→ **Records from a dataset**
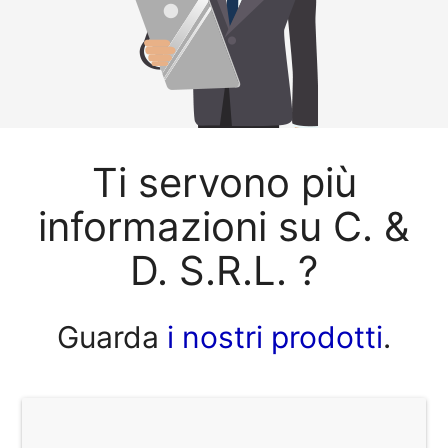
Ti servono più
informazioni su C. &
D. S.R.L. ?
Guarda
i nostri prodotti
.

→ **Task directions**
Restate exactly, and only, every line from the one that contains "informazioni su C. &" through the last line of the records.

→ **Completed exercise**
informazioni su C. &
D. S.R.L. ?
Guarda
i nostri prodotti
.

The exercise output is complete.